→ SET PROBLEM
Below, lay out everything from the line containing "this 1057×1034 image." down to the line containing "[432, 991, 522, 1018] None: 5TKF522" as a Markdown table, with both of those lines included and blank lines left out. Use two columns: Row for the row number and Item line for the line itself.

→ MATERIAL FOR THE TASK
==========

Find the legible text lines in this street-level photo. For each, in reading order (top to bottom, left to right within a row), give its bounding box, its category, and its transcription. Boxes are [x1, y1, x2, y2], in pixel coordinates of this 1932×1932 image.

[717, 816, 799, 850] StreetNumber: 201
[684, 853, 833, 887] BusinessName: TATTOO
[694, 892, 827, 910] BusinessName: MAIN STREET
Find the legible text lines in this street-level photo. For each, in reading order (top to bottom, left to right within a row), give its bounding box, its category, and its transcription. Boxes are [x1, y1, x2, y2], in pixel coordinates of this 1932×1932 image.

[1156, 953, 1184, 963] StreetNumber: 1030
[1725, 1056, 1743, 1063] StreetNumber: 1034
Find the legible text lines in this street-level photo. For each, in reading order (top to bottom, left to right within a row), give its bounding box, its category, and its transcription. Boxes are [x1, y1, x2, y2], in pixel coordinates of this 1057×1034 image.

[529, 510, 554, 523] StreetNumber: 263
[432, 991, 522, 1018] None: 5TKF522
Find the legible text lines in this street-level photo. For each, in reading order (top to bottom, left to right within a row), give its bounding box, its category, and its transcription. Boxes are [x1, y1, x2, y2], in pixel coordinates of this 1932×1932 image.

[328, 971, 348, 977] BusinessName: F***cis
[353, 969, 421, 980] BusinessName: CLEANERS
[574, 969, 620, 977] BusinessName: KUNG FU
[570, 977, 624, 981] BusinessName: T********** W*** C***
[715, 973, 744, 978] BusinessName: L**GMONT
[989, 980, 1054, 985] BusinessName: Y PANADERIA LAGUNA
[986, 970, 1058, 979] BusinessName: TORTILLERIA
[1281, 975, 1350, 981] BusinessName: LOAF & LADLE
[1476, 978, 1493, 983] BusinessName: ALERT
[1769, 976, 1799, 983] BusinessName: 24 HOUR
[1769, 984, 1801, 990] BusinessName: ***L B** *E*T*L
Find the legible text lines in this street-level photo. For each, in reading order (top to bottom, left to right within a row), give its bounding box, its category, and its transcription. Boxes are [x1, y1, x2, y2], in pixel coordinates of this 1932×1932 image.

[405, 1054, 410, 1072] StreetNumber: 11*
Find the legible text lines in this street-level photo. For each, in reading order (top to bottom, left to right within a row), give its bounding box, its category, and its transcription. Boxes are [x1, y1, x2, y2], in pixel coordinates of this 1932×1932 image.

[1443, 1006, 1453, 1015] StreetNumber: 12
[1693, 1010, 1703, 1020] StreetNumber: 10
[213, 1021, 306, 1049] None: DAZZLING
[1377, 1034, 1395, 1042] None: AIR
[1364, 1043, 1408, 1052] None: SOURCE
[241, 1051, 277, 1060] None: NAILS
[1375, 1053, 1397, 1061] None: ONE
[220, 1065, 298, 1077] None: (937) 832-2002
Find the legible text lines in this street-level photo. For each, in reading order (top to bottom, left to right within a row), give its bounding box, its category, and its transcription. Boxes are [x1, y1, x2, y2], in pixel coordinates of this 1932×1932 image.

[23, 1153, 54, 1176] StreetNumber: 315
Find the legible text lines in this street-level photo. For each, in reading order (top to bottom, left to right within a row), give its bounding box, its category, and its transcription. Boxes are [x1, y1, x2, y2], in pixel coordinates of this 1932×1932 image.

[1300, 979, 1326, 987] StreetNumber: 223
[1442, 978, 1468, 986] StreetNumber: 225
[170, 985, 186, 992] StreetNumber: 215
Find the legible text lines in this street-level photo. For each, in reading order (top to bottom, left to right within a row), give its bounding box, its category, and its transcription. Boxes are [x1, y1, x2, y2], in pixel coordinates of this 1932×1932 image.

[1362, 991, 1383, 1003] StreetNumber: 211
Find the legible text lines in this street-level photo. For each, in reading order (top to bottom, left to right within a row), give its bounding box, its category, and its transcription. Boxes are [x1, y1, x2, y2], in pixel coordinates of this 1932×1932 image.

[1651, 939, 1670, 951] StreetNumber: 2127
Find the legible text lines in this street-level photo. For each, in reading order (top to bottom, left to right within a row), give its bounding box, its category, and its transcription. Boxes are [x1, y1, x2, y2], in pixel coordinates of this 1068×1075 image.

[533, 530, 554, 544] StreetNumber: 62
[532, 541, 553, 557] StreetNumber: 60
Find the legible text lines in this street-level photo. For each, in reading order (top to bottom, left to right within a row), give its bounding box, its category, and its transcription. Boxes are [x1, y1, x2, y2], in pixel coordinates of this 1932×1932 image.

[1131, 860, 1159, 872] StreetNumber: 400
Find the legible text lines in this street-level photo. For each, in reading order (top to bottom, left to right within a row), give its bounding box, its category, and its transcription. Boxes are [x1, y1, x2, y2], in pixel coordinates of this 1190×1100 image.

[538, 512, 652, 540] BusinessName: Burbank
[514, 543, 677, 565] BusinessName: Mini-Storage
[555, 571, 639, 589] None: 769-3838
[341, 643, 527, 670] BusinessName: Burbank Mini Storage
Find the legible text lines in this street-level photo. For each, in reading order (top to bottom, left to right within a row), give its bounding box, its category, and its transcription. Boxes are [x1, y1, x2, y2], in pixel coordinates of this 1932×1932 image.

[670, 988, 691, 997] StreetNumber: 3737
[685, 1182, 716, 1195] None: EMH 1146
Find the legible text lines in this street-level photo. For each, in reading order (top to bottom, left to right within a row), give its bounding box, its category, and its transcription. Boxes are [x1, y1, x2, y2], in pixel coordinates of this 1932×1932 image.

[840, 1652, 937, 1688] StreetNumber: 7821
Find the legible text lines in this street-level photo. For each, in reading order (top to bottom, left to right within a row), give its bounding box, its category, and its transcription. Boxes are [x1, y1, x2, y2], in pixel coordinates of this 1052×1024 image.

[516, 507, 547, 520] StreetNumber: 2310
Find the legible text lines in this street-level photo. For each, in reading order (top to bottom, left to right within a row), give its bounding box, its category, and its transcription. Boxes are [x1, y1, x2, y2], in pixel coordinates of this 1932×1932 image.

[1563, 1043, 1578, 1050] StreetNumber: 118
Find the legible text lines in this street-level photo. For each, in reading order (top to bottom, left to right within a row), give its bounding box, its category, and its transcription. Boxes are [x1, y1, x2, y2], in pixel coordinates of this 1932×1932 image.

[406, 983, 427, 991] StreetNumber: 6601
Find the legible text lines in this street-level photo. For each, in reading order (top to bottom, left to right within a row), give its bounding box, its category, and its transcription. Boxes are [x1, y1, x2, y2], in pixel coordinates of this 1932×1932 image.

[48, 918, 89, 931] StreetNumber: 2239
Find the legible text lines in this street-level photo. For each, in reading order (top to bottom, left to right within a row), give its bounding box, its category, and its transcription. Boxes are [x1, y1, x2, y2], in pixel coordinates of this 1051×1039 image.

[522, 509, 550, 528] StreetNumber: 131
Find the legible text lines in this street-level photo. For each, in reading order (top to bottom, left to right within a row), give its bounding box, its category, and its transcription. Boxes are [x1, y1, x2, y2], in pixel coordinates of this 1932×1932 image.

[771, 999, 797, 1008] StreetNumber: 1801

==========

→ RESPONSE BELOW
| Row | Item line |
|---|---|
| 1 | Find the legible text lines in this street-level photo. For each, in reading order (top to bottom, left to right within a row), give its bounding box, its category, and its transcription. Boxes are [x1, y1, x2, y2], in pixel coordinates of this 1057×1034 image. |
| 2 | [529, 510, 554, 523] StreetNumber: 263 |
| 3 | [432, 991, 522, 1018] None: 5TKF522 |